Once a patient understands that their thinking leading up to their rituals is irrational, a therapist can better treat the symptoms of OCD and help their patient live a more normal life. CBT, Mindfulness-Based Cognitive Therapy, and Cognitive Restructuring are all common treatments for OCD and other ego dystonic disorders.
But what if someone believes that their rituals are in line with their ideal self? They may not be diagnosed with OCD, even though they display similar behaviors and symptoms to a person with OCD. Obsessive-compulsive personality disorder, or OCPD, is a disorder in which the patient believes that their rituals are healthy and in line with themselves. Diagnosis and treatment must be approached differently, all because of the patient’s perception of their behaviors.
Society at large plays an important role in shaping what the “ideal self” looks like and how it behaves. Eating disorders, for example, are not wholly caused by society’s adoration of thin models – genetics, biology, and overall mental health play into a person’s risk for developing an eating disorder.
But when society tells someone that they must behave in a certain way, people may believe that their behavior and actions are ego dystonic. This plays into the complicated and frustrating history of how sexual orientation fits into psychotherapy.

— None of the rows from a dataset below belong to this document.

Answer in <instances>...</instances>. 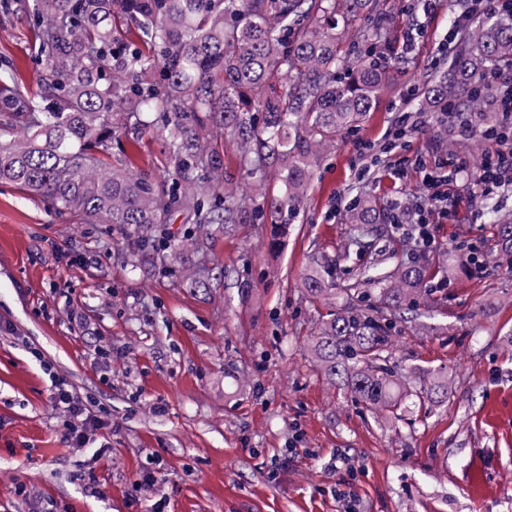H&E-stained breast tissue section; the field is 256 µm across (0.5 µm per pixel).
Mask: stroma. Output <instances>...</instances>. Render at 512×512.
I'll return each instance as SVG.
<instances>
[{
	"label": "stroma",
	"mask_w": 512,
	"mask_h": 512,
	"mask_svg": "<svg viewBox=\"0 0 512 512\" xmlns=\"http://www.w3.org/2000/svg\"><path fill=\"white\" fill-rule=\"evenodd\" d=\"M395 36L417 30L377 108L336 138L285 245L269 251L254 224L213 225L201 251L172 247L163 275L113 224L62 218L0 183V512H39L17 484H34L56 512H512V260L498 250L486 203L512 217V186L488 199L460 189L454 220L429 215L424 247L408 224H378L369 248L343 257L361 193L384 206L417 203L424 169L448 156L497 151L472 138L453 150L429 114L396 135L410 91L446 71L456 50L450 0H385ZM23 19L0 21V57L36 87ZM367 150H358V142ZM402 251L433 269L428 311L392 340L395 368L446 369V402L387 421L328 382L307 349L325 301L305 292L310 256L336 260L337 304L357 269ZM485 265L471 274L470 257ZM210 269L207 286L188 272ZM112 411L111 453L67 448L50 406L51 377ZM164 412H155V404ZM95 470L96 489L83 471ZM153 486L140 489L145 470Z\"/></svg>",
	"instance_id": "stroma-1"
}]
</instances>
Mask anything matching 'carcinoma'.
Masks as SVG:
<instances>
[{
  "label": "carcinoma",
  "mask_w": 512,
  "mask_h": 512,
  "mask_svg": "<svg viewBox=\"0 0 512 512\" xmlns=\"http://www.w3.org/2000/svg\"><path fill=\"white\" fill-rule=\"evenodd\" d=\"M385 0H0V17L24 19L42 66L38 91L21 87L15 62L0 61V183L54 213L116 224L157 254L170 247L173 217L194 249L210 224H270L285 245L305 208L314 169L336 135L359 127L377 105L393 63ZM512 62V12L467 31L448 74L413 98L417 112H487L483 74ZM157 135L163 174L138 170L122 138ZM448 136L472 130L448 119ZM238 172L254 182L241 195L224 176V141ZM501 250L512 253V220L491 213ZM384 218L373 197L347 211L362 246ZM303 283L312 297L334 290L336 260L319 255ZM426 271L374 261L359 283L379 289L395 313L416 303ZM395 322L353 306L319 325L310 350L325 375L370 410L394 417L448 397V377L422 372L407 390L390 366Z\"/></svg>",
  "instance_id": "obj_1"
}]
</instances>
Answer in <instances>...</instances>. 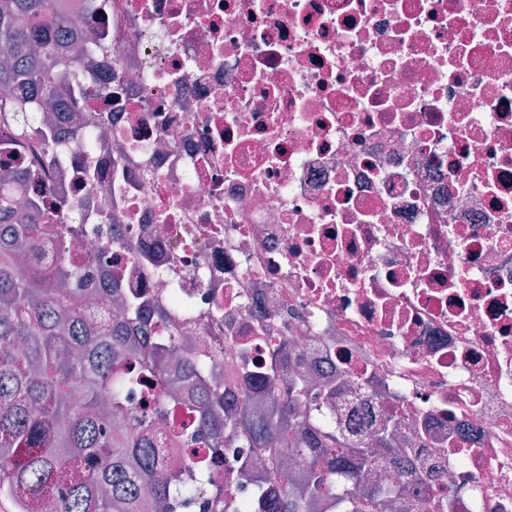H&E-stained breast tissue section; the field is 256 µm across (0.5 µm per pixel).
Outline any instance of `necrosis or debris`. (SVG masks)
I'll list each match as a JSON object with an SVG mask.
<instances>
[{
    "instance_id": "obj_1",
    "label": "necrosis or debris",
    "mask_w": 512,
    "mask_h": 512,
    "mask_svg": "<svg viewBox=\"0 0 512 512\" xmlns=\"http://www.w3.org/2000/svg\"><path fill=\"white\" fill-rule=\"evenodd\" d=\"M70 136L0 155L72 199L95 282L232 391L273 341L336 430L389 424L453 512H512V0H66ZM104 123L85 143L81 128Z\"/></svg>"
}]
</instances>
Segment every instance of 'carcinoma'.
<instances>
[{
    "label": "carcinoma",
    "mask_w": 512,
    "mask_h": 512,
    "mask_svg": "<svg viewBox=\"0 0 512 512\" xmlns=\"http://www.w3.org/2000/svg\"><path fill=\"white\" fill-rule=\"evenodd\" d=\"M73 31L56 17L54 0H0V121L13 124L15 142H30L36 126L44 138L54 133L65 105L52 74L62 38ZM26 176L0 159V495L15 499L16 512H35L46 499L56 512H138L143 496L157 512L188 509L197 484L214 482L198 460L201 449L237 436L267 450L270 473L240 512H309L325 499L333 512L391 504L413 512L408 485L425 474L394 456L388 461L406 480L376 478L378 451H390L387 428H377L368 447L336 433L306 376L282 392L270 375L257 380L268 386L266 407L254 404L251 384L229 404L207 387L213 361L182 360L175 337H148L136 300L122 298L114 322L88 319V274L42 199L14 205ZM155 380L149 405L112 423V411ZM75 392L83 402L74 403ZM173 407L195 419L190 428L165 430L168 445L186 449L180 471L165 468L153 451V428Z\"/></svg>",
    "instance_id": "obj_1"
}]
</instances>
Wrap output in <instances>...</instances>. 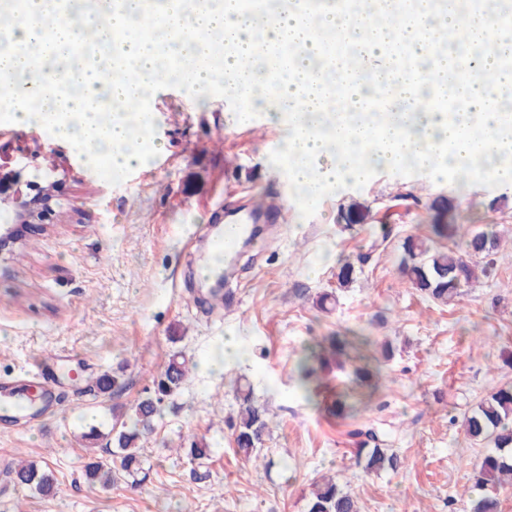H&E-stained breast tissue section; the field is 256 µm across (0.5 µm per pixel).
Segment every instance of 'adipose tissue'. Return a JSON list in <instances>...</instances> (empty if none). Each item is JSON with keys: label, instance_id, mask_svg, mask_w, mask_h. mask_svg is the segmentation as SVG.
Returning <instances> with one entry per match:
<instances>
[{"label": "adipose tissue", "instance_id": "ef3b65f1", "mask_svg": "<svg viewBox=\"0 0 512 512\" xmlns=\"http://www.w3.org/2000/svg\"><path fill=\"white\" fill-rule=\"evenodd\" d=\"M126 7L113 9L112 0H92L81 23L56 21L57 0H15L16 20L0 32V84L28 77L33 65L42 67V83L31 94L17 98L12 120L20 125L40 121L54 135L73 141L88 161L116 169L143 161V144L151 130V115L139 113L129 122L122 113L105 116L103 97L128 104L148 98L155 87L168 81L169 72L138 34L136 19L141 0H125ZM415 12L408 27L394 31L386 19H373L365 7L339 6L324 0L318 26L332 32L340 47H356L377 70L372 81L344 82L339 72L317 71L312 62L321 56L322 45L309 33L307 21L279 0L271 20L257 19L245 0H209L196 6L194 0H160L159 14L165 29L176 37L174 54L183 63L202 59L203 65L180 79L188 101L207 102L215 84L231 83L242 106L238 122H248L254 111H264L274 121L287 125L285 159L293 184L306 186L309 195L341 182L365 177V168L353 157L367 153L372 158L399 164L411 157L418 167L437 172L441 158H450L455 168L491 181H512V137L498 136L505 113L512 109V69L499 65L501 55H512V27L497 25L482 43L486 50L475 71L491 73L492 82L470 80L465 86L469 110L460 122L428 105L425 91L444 95L443 77L449 60L432 48L433 36L442 32L470 30L471 18L449 5L437 14L430 0H414ZM93 27L97 39L127 63L128 76H116L79 60L81 31ZM227 51L222 70L206 63L215 39ZM398 40L416 66L390 69L383 63L386 44ZM288 47L297 60L288 79L272 81L266 62L255 52L258 41ZM66 79L73 91L56 90ZM393 90L383 112H363L361 101L377 95L382 86ZM482 156L486 166L473 167Z\"/></svg>", "mask_w": 512, "mask_h": 512}]
</instances>
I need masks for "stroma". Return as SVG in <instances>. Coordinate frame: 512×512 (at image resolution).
<instances>
[{"mask_svg":"<svg viewBox=\"0 0 512 512\" xmlns=\"http://www.w3.org/2000/svg\"><path fill=\"white\" fill-rule=\"evenodd\" d=\"M144 108L154 115L149 158L112 172L87 166L72 141L0 113V164L14 166L20 150L32 149L22 177L43 182L41 145L58 148L66 170L57 193L64 219L31 231L0 265V407L26 390L30 365L55 383L51 409L0 416V512H305L311 483L326 473L361 512H473L472 465L486 446L461 421L490 392L512 386V183L472 178L460 187L444 173L379 163L365 181L307 200L289 181L284 127L261 111L251 126L234 124L239 104L223 86L201 108L164 82ZM440 196L452 243L467 231L501 237L489 274L447 307L398 271L404 237H432ZM258 204L284 206L285 220L261 229L228 285L231 302L217 300L197 272L214 219ZM350 205L357 220L347 228L337 214ZM376 224L390 225L387 242H376ZM342 259L356 270L346 288L336 283ZM324 292L337 298L332 311L316 305ZM336 335L367 337L369 362L381 369L359 412L341 418L303 398L296 370L307 344ZM229 336L240 353L212 370ZM175 350L194 368L143 444L145 481L90 485L89 450L105 454L112 424ZM118 370L126 389L99 393L97 378ZM240 380L273 418L265 466L235 453ZM89 408L99 416L93 426ZM93 427L100 437L91 448L83 435ZM368 428L384 433L398 471L357 466L352 434ZM194 436L211 450L205 464L184 452ZM20 457L52 471L54 495L13 482L9 467Z\"/></svg>","mask_w":512,"mask_h":512,"instance_id":"1","label":"stroma"}]
</instances>
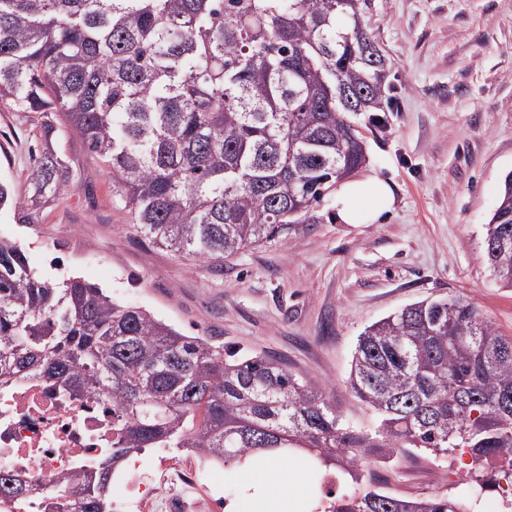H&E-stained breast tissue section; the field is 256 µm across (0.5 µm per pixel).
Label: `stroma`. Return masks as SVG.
<instances>
[{"instance_id": "35a3bbf8", "label": "stroma", "mask_w": 512, "mask_h": 512, "mask_svg": "<svg viewBox=\"0 0 512 512\" xmlns=\"http://www.w3.org/2000/svg\"><path fill=\"white\" fill-rule=\"evenodd\" d=\"M364 19L390 67L397 106L377 125L349 119L366 143V170L395 187L374 224L338 221L325 196L275 240L223 265L193 262L138 233L112 193V175L63 117L49 113L52 149L69 182L31 223L0 211V238L62 281L78 276L117 301L143 307L187 336L265 353L326 392L352 426L369 409L348 391L361 333L406 305L472 300L512 337V289L491 276L482 250L512 171V0H366ZM38 114L0 105V179L25 196L43 140ZM382 490L431 493V464H374Z\"/></svg>"}]
</instances>
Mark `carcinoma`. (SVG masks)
Here are the masks:
<instances>
[{
  "mask_svg": "<svg viewBox=\"0 0 512 512\" xmlns=\"http://www.w3.org/2000/svg\"><path fill=\"white\" fill-rule=\"evenodd\" d=\"M362 0H0V101L59 112L112 173L149 241L221 263L273 240L366 161L349 112H386L387 59ZM69 167L45 150L28 195L0 181V207L64 194ZM512 288V172L482 241ZM38 378L75 401L112 397V448L83 480H56L43 512H110L113 469L145 448H194L232 466L297 450L363 485L324 512H484L512 480V338L460 298L425 299L359 336L348 388L374 428L265 353L224 351L79 277L35 275L0 238V384ZM468 456L467 496L373 488L368 458ZM0 471V499L33 508Z\"/></svg>",
  "mask_w": 512,
  "mask_h": 512,
  "instance_id": "obj_1",
  "label": "carcinoma"
}]
</instances>
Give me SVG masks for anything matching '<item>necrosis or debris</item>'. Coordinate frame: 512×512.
<instances>
[{
    "label": "necrosis or debris",
    "mask_w": 512,
    "mask_h": 512,
    "mask_svg": "<svg viewBox=\"0 0 512 512\" xmlns=\"http://www.w3.org/2000/svg\"><path fill=\"white\" fill-rule=\"evenodd\" d=\"M111 445V398L69 403L36 380L0 386V470L24 476L34 498H41L53 479H81ZM208 471L207 459L194 450L166 459L153 485L118 471L114 510L223 512L224 497L209 485Z\"/></svg>",
    "instance_id": "obj_1"
}]
</instances>
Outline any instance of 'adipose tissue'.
Masks as SVG:
<instances>
[{
  "label": "adipose tissue",
  "mask_w": 512,
  "mask_h": 512,
  "mask_svg": "<svg viewBox=\"0 0 512 512\" xmlns=\"http://www.w3.org/2000/svg\"><path fill=\"white\" fill-rule=\"evenodd\" d=\"M393 202L391 184L372 173L340 181L334 194L336 216L345 224L375 223ZM246 468L249 476L242 483V495L228 504L227 512H299L310 491L306 459L277 463L256 455Z\"/></svg>",
  "instance_id": "ef3b65f1"
}]
</instances>
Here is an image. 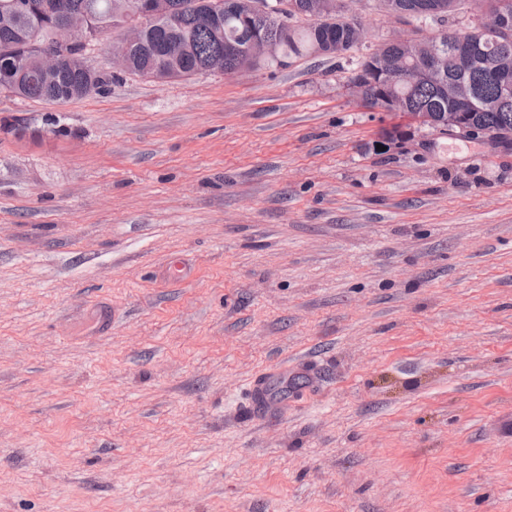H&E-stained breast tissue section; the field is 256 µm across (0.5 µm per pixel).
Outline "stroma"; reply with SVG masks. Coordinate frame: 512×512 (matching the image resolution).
<instances>
[{
	"instance_id": "stroma-1",
	"label": "stroma",
	"mask_w": 512,
	"mask_h": 512,
	"mask_svg": "<svg viewBox=\"0 0 512 512\" xmlns=\"http://www.w3.org/2000/svg\"><path fill=\"white\" fill-rule=\"evenodd\" d=\"M361 53L409 36L367 0ZM0 95V512H512V143L348 57ZM309 382L257 409L249 385Z\"/></svg>"
}]
</instances>
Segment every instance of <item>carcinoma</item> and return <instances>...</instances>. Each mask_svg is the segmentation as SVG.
<instances>
[{"label": "carcinoma", "mask_w": 512, "mask_h": 512, "mask_svg": "<svg viewBox=\"0 0 512 512\" xmlns=\"http://www.w3.org/2000/svg\"><path fill=\"white\" fill-rule=\"evenodd\" d=\"M48 0H0V94L60 104L88 96L93 69L64 61L52 77L32 58L34 45L53 41L55 30L69 15L88 17L94 39L124 29L132 0H61L64 10L46 6ZM211 0H168L181 11L176 26L151 19L143 29L144 44L130 48L124 35L111 43L112 51L127 53L130 72L169 81L197 74L215 64L230 74L257 61L245 51L252 30L263 32L277 48L278 58L267 65L287 66L297 58L326 56L329 44L336 52L360 46L361 22L340 12L324 14L319 0H288V19L304 16V26L283 27L275 16L280 0H260L264 10L244 17L237 0H219L218 13L206 19L201 12ZM464 0H377L379 10L398 21L418 24L421 35L406 48L395 40L385 43L383 56L362 54L352 60L351 81L370 87L365 100L372 105L403 111L435 127L478 135L512 128V69L502 59L512 58V25L486 28L481 22L466 30H448L442 23L456 13ZM477 16L512 12V0H473ZM428 49L441 56V66L431 77H412L378 90L383 65L394 63L410 74L418 55Z\"/></svg>", "instance_id": "carcinoma-1"}]
</instances>
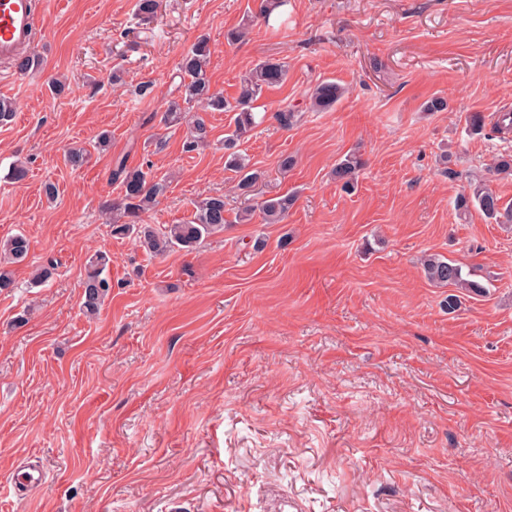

Currently, ego-dystonic sexual orientation is listed in the ICD-10 not under mental disorders, but “Psychological and behavioural disorders associated with sexual development and orientation.” Egodystonic sexual orientation is defined in the ICD-10 as:
“The gender identity or sexual preference (heterosexual, homosexual, bisexual, or prepubertal) is not in doubt, but the individual wishes it were different because of associated psychological and behavioural disorders, and may seek treatment in order to change it.” They make a note that sexual orientation itself is not a disorder.
The ICD-10 is an international classification of disorders. In past editions of the ICD, homosexuality was listed as a mental disorder. It was also listed as such in the DSM. In 1987, ego dystonic sexual orientation was removed from the DSM.
The American Psychiatric Association recognizes that people can feel distressed about their sexual orientation, but that societal bias may play a role in this distress.
They say that “Future research is needed to enhance our clinical care of the LGBTQ population and their families, including understanding if reduced societal bias actually leads to improved mental health outcomes.”
Psychoanalysis, the field in which “ego syntonic” and “ego dystonic” conditions were first listed, is not as widely accepted as it was in the mid-20th century.
Many therapists have moved on from the original ideas of Freud, although they acknowledge that Freud’s ideas influenced the way that we approach modern therapy today. The world of psychology is always evolving, and the ideas that we believe now may not hold water in 20, 30, or 50 years.